Pewartaekbis — Setelah menangani kasus gugatan hasil Pilpres 2014, Mahkamah Konstitusi kembali menerima gugatan. Kali ini gugatan yang dilayangkan terkait dengan pemulihan nama baik mantan presiden pertama Indonesia, Ir.Soekarno. Gugatan itu dilayangkan oleh Murnanda Utama, Ketua Yayasan Maharya Pati.

Murnanda meminta MK mambatalkan TAP MPRS no. XXXIII/1967 yang berisi tentang pencabutan kekuasaan pemerintah negara dari Presiden Soekarno melalui peninjauan kembali pada TAP MPR no. I/2003.

Murnanda memberi alasan, TAP MPRS tersebut sedikit banyak menuduh Presiden Soekarno terlibat dalam G 30/S PKI yang hingga sekarang belum dapat dibuktikan secara hukum.

Pasal yang paling dipermasalahkan adalah pasal 6  TAP MPRS no. XXXIII/1967 mengenai persoalan hukum Seokarno, yaitu tentang pencabutan kekuasaan menurut ketentuan hukum dan menyerahkan pelaksanaannya kepada pejabat presiden.

Tuduhan tersebut, menurut klausul gugatan tersebut, dianggap bertentangan pula dengan rangkaian peraturan pemerintah yang menetapkan Soekarno sebagai pahlawan nasional dan pahlawan proklamator.

Kutipan dari permohonan peninjauan tersebut disampaikan oleh Ketua Bidang Penelitian dan Pengembangan Yayasan Maharya Pati, Hari Mulyadi dalam konferensi pers pada Minggu (31/8/2014).

“Kita berharap MK memerintahkan Presiden RI memulihkan nama baik Soekarno sebagai Bapak Bangsa Indonesia dan membebaskan Soekarno dari persoalan hukum yang dituduhkan dalam TAP MPRS tersebut ,” katanya.

Hari menegaskan, penting artinya pernyataan dari Presiden RI sebagai langkah politik untuk memulihkan nama baik Presiden pertama RI tersebut. Dia juga mengatakan , pernyataan Presiden RI sekarang akan semakin menguatkan pengakhiran secara hukum dugaan keterlibatan Soekarno dalam G 30/S PKI.

MK sendiri dijadwalkan akan menggelar sidang pendahuluan atas gugatan Murnanda dan Deva pada 5 Septermber 2014 dengan agenda mendengarkan permohonan penggugat.

Seperti diketahui, gugatan seperti ini sebelulmnya pernah dilakukan oleh Rachmawati Soekarnoputri, Universitas Bung Karno dan Partai Pelopor pada 2012. Materi gugatannya sama, yaitu keberatan terhadap TAP MPR no. I/2003 terkait rehabilitasi nama Soekarno.

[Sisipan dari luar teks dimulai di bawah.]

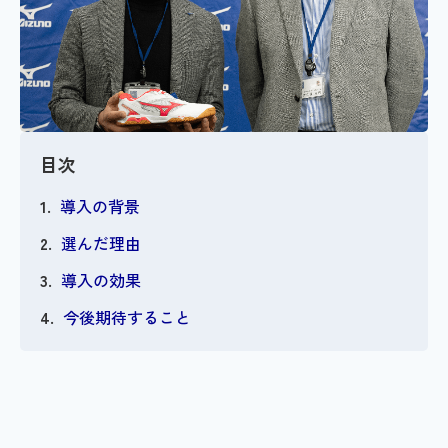
目次
導入の背景
選んだ理由
導入の効果
今後期待すること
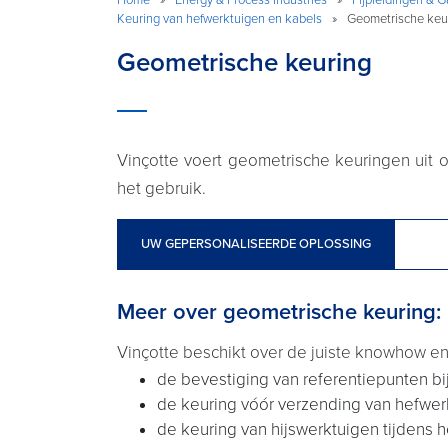
Keuring van hefwerktuigen en kabels
»
Geometrische keu
Geometrische keuring
Vinçotte voert geometrische keuringen uit 
het gebruik.
UW GEPERSONALISEERDE OPLOSSING
Meer over geometrische keuring:
Vinçotte beschikt over de juiste knowhow en 
de bevestiging van referentiepunten bi
de keuring vóór verzending van hefwerk
de keuring van hijswerktuigen tijdens 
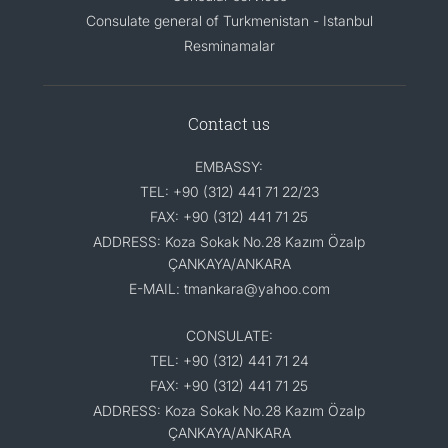
Consulate general of Turkmenistan - Istanbul
Resminamalar
Contact us
EMBASSY:
TEL: +90 (312) 441 71 22/23
FAX: +90 (312) 441 71 25
ADDRESS: Koza Sokak No.28 Kazım Özalp
ÇANKAYA/ANKARA
E-MAIL: tmankara@yahoo.com
CONSULATE:
TEL: +90 (312) 441 71 24
FAX: +90 (312) 441 71 25
ADDRESS: Koza Sokak No.28 Kazım Özalp
ÇANKAYA/ANKARA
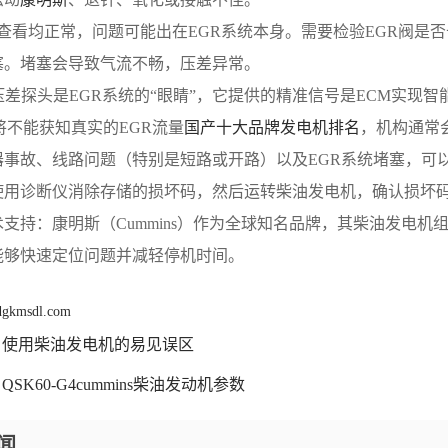
路查看均正常，问题可能出在EGR系统本身。需要检验EGR阀是
塞。堵塞会导致气流不畅，压差异常。
压差探头是EGR系统的“眼睛”，它提供的精准信号是ECM实
将不能获知真实的EGR流量
国产十大品牌发电机排名
，机构通常
器事故、线路问题（特别是短路或开路）以及EGR系统堵塞，可
使用诊断仪消除存储的损坏码，然后运转柴油发电机，确认损坏
支持：康明斯（Cummins）作为全球知名品牌，其柴油发电
能够快速定位问题并减轻停机时间。
 dgkmsdl.com
使用柴油发电机的易见误区
QSK60-G4cummins柴油发动机参数
闻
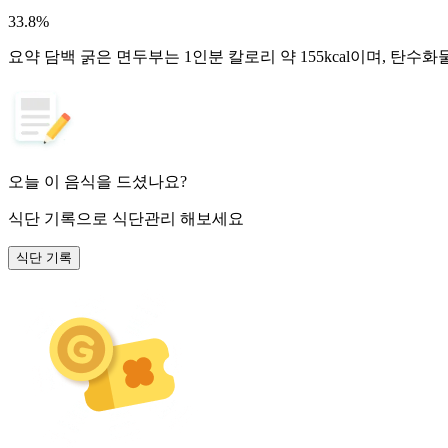
33.8
%
요약
담백 굵은 면두부는 1인분 칼로리 약 155kcal이며, 탄수
오늘 이 음식을 드셨나요?
식단 기록
으로 식단관리 해보세요
식단 기록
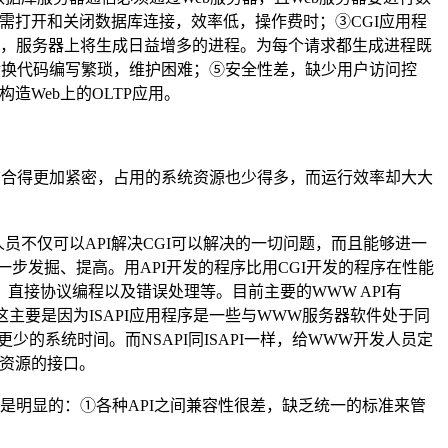
都需打开和关闭数据库连接，效率低，操作费时；③CGI应用程
加，服务器上将生成日益增多的进程。为每个请求都生成进程既
的转换代码编写繁琐，维护困难；⑤安全性差，缺少用户访问控
造Web上的OLTP应用。
务器结合得更加紧密，占用的系统资源也少得多，而运行效率却大大
员不仅可以API解决CGI可以解决的一切问题，而且能够进一
步发掘、提高。用API开发的程序比用CGI开发的程序在性能
、直接协议编程以及错误处理等。目前主要的WWW API有
开发的程序，这主要是因为ISAPI应用程序是一些与WWW服务器软件处于同
的系统时间。而NSAPI同ISAPI一样，给WWW开发人员定
部资源的接口。
也是明显的：①各种API之间兼容性很差，缺乏统一的标准来管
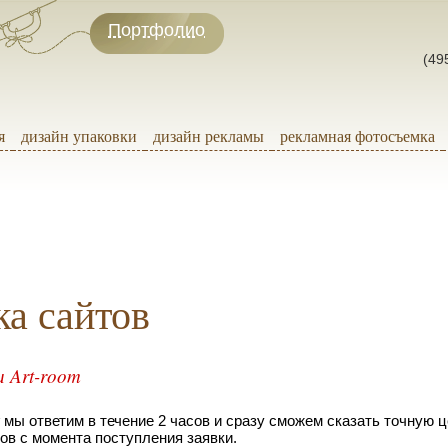
Портфолио
(49
я
дизайн упаковки
дизайн рекламы
рекламная фотосъемка
ка сайтов
и Art-room
мы ответим в течение 2 часов и сразу сможем сказать точную ц
сов с момента поступления заявки.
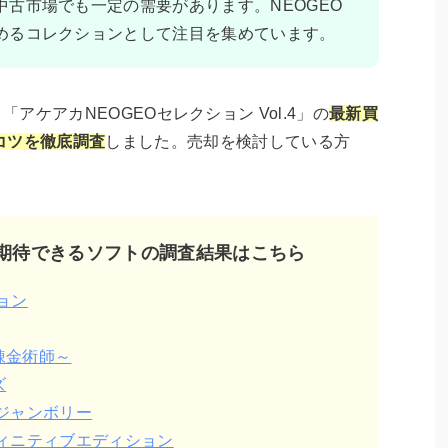
中古市場でも一定の需要があります。NEOGEO
めるコレクションとして注目を集めています。
ソフト「アケアカNEOGEOセレクション Vol.4」の
最新買
コツを徹底調査
しました。売却を検討している方
期待できるソフトの調査結果はこちら
ョン
錬金術師～
ズ
ジャンボリー
ィニティブエディション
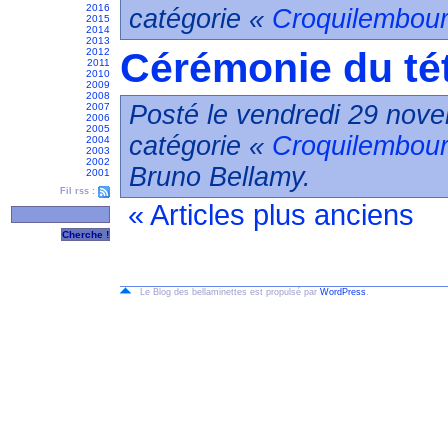
2016
catégorie «
Croquilembour
2015
2014
2013
Cérémonie du tét
2012
2011
2010
2009
2008
Posté le vendredi 29 nove
2007
2006
2005
catégorie «
Croquilembour
2004
2003
2002
Bruno Bellamy.
2001
Fil rss :
« Articles plus anciens
Le Blog des bellaminettes est propulsé par
WordPress
.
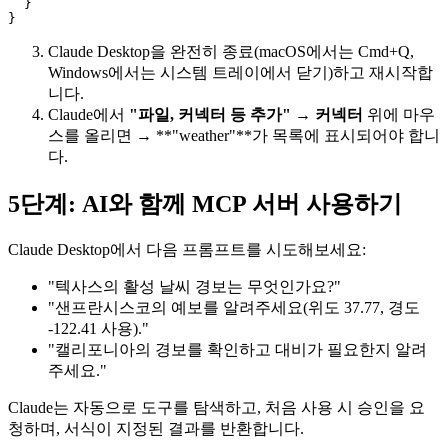
  }

Claude Desktop을 완전히 종료(macOS에서는 Cmd+Q,
Windows에서는 시스템 트레이에서 닫기)하고 재시작합
니다.
Claude에서
"파일, 커넥터 등 추가"
→
커넥터
위에 마우
스를 올리면 → **"weather"**가 목록에 표시되어야 합니
다.
5단계: AI와 함께 MCP 서버 사용하기
Claude Desktop에서 다음 프롬프트를 시도해보세요:
"텍사스의 활성 날씨 경보는 무엇인가요?"
"샌프란시스코의 예보를 알려주세요(위도 37.77, 경도
-122.41 사용)."
"캘리포니아의 경보를 확인하고 대비가 필요한지 알려
주세요."
Claude는 자동으로 도구를 탐색하고, 처음 사용 시 승인을 요
청하며, 서식이 지정된 결과를 반환합니다.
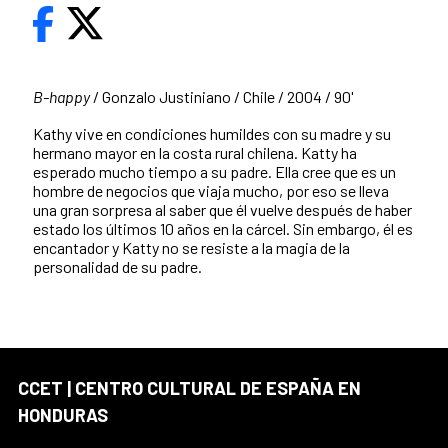
B-happy
/ Gonzalo Justiniano / Chile / 2004 / 90'
Kathy vive en condiciones humildes con su madre y su
hermano mayor en la costa rural chilena. Katty ha
esperado mucho tiempo a su padre. Ella cree que es un
hombre de negocios que viaja mucho, por eso se lleva
una gran sorpresa al saber que él vuelve después de haber
estado los últimos 10 años en la cárcel. Sin embargo, él es
encantador y Katty no se resiste a la magia de la
personalidad de su padre.
CCET | CENTRO CULTURAL DE ESPAÑA EN
HONDURAS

TAP MPR no. I/2003 adalah rangkaian keputusan MPR pasca reformasi mengenai status dan kedudukan puluhan TAP MPR/MPRS yang dikeluarkan selama masa pemerintahan Soeharto.

Namun, ketika itu, MK memberi amar putusan menolak mengadili permohonan hukum Rachmawati. Majelis hakim yang diketuai Akil Mochtar beralasan UUD 1945 tidak memberikan MK wewenang menguji TAP MPR.

Para penggugat waktu itu mempermasalahkan langkah MPR menetapkan status einmalig (telah diselesaikan) atas TAP MPRS no. XXXIII/1967. Status tersebut, menurut para pegugat, memberikan stigma negatif kepada Soekarno.